Raúl Muñoz Cortés. Presa de Maximino Arroyo, ejecutada ya. Alias El Viejo, revolucionario de casi 70 años, paupérrimo. Durante la guerra luchó junto a los comunistas en el batallón de Líster. Contrapunto de José Ricart en tanto en cuanto representa la otra cara de la moneda de la posguerra. No parece casual que uno de sus apellidos sea precisamente Cortés.



[1] Rafael Chirbes Magraner nace en Tadernes de Valldigna (Valencia) en 1949. Durante su adolescencia pasa varios años en un internado de Ávila. Sus años universitarios los vive en Madrid, donde estudia Historia Moderna y Contemporánea. Por aquel entonces trabaja varios años en una librería, durante algún tiempo se dedica a la crítica literaria y posteriormente a otras actividades periodísticas. Después de su estancia como profesor de español en Marruecos publica a los treinta y nueve años Mimoum, su primera novela. Más tarde se traslada a Cáceres. Actualmente vive en la provincia de Valencia y escribe artículos de viajes y gastronomía para la revista Sobremesa.

[2] Rafael Chirbes, El novelista perplejo, Barcelona, Anagrama, 2002, p. 119.

[3] Ibíd., p. 108.

[4] De hecho Los viejos amigos se puede considerar de algún modo la madurez de la generación más joven de La caída de Madrid, es decir, el desarrollo de una de sus coordenadas temporales; así como a su vez ésta es en cierto sentido la prolongación de La larga marcha.

[5] Chirbes cree, junto con Balzac, que «la novela es la vida privada de las naciones» y también que ésta debe presentar la totalidad de una época.

[6]  El novelista perplejo, p. 102.

[7] Ibíd. Chirbes escribe estas palabras perfectamente aplicables a su novela refiriéndose a Si te dicen que caí de Juan Marsé.

[8] El novelista perplejo, p. 10.

[9] Jordi Gracia, Hijos de la razón, Barcelona, Edhasa, 2001, p. 54.

[10] Ya en la Larga marcha hay dos episodios clave y cargados de significado protagonizados por animales: al final de la primera parte, cuando un perro recibe la dentellada de un mastín y camina moribundo pero sin desfallecer; y la imagen final de la novela, cuando otros perros (tal vez los hijos del anterior) retozan en un basurero.

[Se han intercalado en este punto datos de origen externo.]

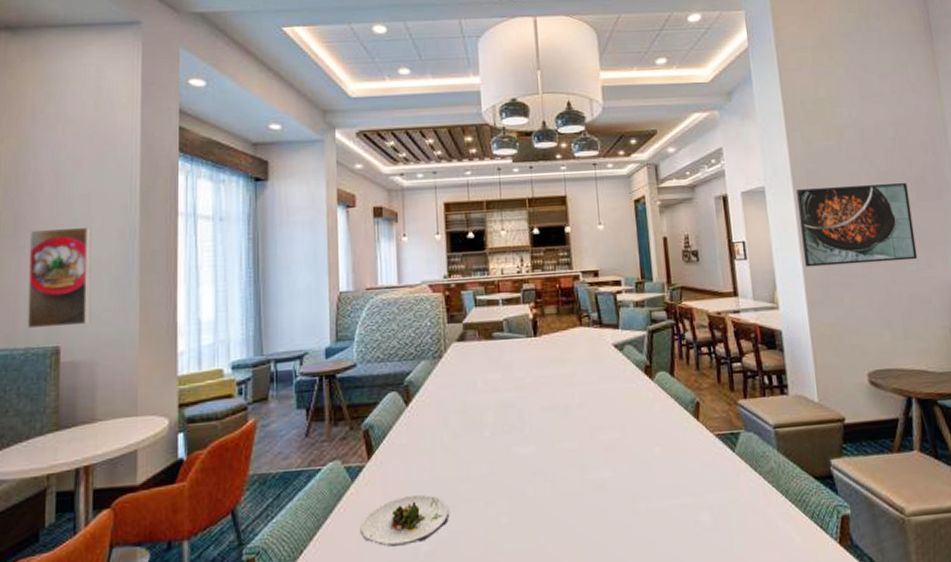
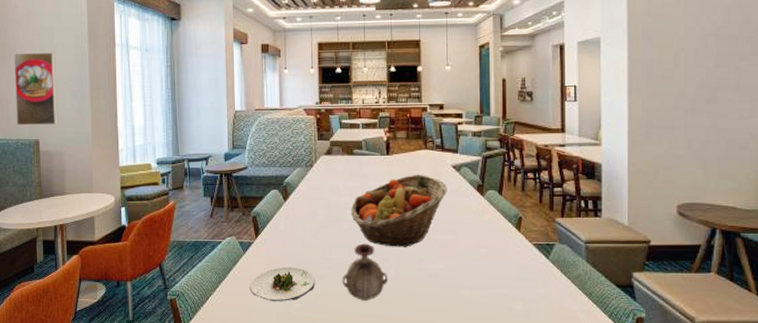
vase: none [484,453,543,532] -> present [342,243,387,301]
fruit basket: none [493,358,610,455] -> present [351,175,447,247]
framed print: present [796,183,918,267] -> none [631,38,742,111]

[11] Id., La caída de Madrid, Barcelona, Anagrama, 2000, p. 212. A partir de ahora, señalaremos el número de página de las citas procedentes de la novela en el cuerpo del texto, tras las siglas CM; en el caso de pertenecer al El novelista perplejo, las siglas será NP.

[12] Walter Benjamin, filósofo y ensayista alemán de origen judío. Su final no es ajeno a la historia de España y a la trama de esta novela. Con el advenimiento del régimen nazi, se vio obligado a trasladarse a Francia. Una vez ocupada ésta por los alemanes, decidió huir a Estados Unidos. Para ello tenía que embarcarse en un puerto de la península ibérica. Pero atrapado en la frontera por las autoridades españolas, y amenazado con ser entregado a los alemanes, se suicidó en Port Bou en 1940.

[13] Es de suponer que Chirbes conoce el significado de estas palabras gracias a su permanencia durante dos años en Marruecos.

[14] Ambos proceden de familias humildes, ambos han estado internos en un colegio religioso de Ávila, ambos estudian Historia en la Complutense de Madrid y ambos flirtean durante esos años con la izquierda.